Colonel Granville Walton, OBE, CMG (1888-1974) served as The Boy Scouts Association Headquarters Commissioner for Overseas Scouts and, later, was Assistant Chief Scout to the Association's Chief Scout, Robert Baden-Powell, 1st Baron Baden-Powell.

==Early life==
Walton was born in the Strand district on 19 March 1888 into a family of soldiers. His father was Frederick Walton.

==Career==
He rose to the rank of Colonel. He was awarded the Order of the British Empire. In 1948 he was nominated for Sheriff in the King's Bench Division of the High Court of Justice and gained the ward in 1949.

In 1953 he was awarded the Order of St Michael and St George.

==Scouts==
He devoted himself to Scouting. From the early 1920s he was secretary to The Boy Scouts Association. He was in charge of The Boy Scouts Association Headquarters Overseas Department and its overseas branches in the British Empire Dominions and Colonies and as such was responsible for contacts with the governments and travelled very often. The Boy Scouts Association encouraged its branches to seek control of the Scout Movement by obtaining statutory monopolies from respective governments. This was the major purpose of the visits by Overseas Commissioners Walton and Alfred Pickford in the 1920s and 1930s.

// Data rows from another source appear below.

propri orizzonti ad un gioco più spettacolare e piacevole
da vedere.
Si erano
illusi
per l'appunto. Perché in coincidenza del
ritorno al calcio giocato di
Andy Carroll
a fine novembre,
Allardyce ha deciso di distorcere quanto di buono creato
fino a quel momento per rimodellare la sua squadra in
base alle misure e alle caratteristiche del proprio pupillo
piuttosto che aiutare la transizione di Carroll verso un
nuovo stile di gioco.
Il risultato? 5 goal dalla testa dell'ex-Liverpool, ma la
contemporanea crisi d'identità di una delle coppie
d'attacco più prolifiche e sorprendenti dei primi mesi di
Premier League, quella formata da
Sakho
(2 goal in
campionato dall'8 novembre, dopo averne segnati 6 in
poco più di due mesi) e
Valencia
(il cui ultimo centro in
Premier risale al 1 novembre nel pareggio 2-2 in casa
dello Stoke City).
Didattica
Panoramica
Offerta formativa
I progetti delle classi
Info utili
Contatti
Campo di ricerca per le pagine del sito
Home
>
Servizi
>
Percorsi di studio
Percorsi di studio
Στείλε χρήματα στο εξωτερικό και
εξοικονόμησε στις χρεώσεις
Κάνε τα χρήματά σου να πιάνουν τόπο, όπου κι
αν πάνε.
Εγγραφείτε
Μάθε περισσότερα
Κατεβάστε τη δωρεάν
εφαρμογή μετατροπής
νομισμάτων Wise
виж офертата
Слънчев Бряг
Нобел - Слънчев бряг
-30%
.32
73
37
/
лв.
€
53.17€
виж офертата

In 1955, Walton was awarded the Bronze Wolf, the only distinction of the World Organization of the Scout Movement, awarded by the World Scout Committee for exceptional services to world Scouting. at the 15th World Scout Conference.

==Other work==
He resided at Longworth Manor near Abingdon-on-Thames until his death and was on the governing body of Abingdon School from 1944-1947.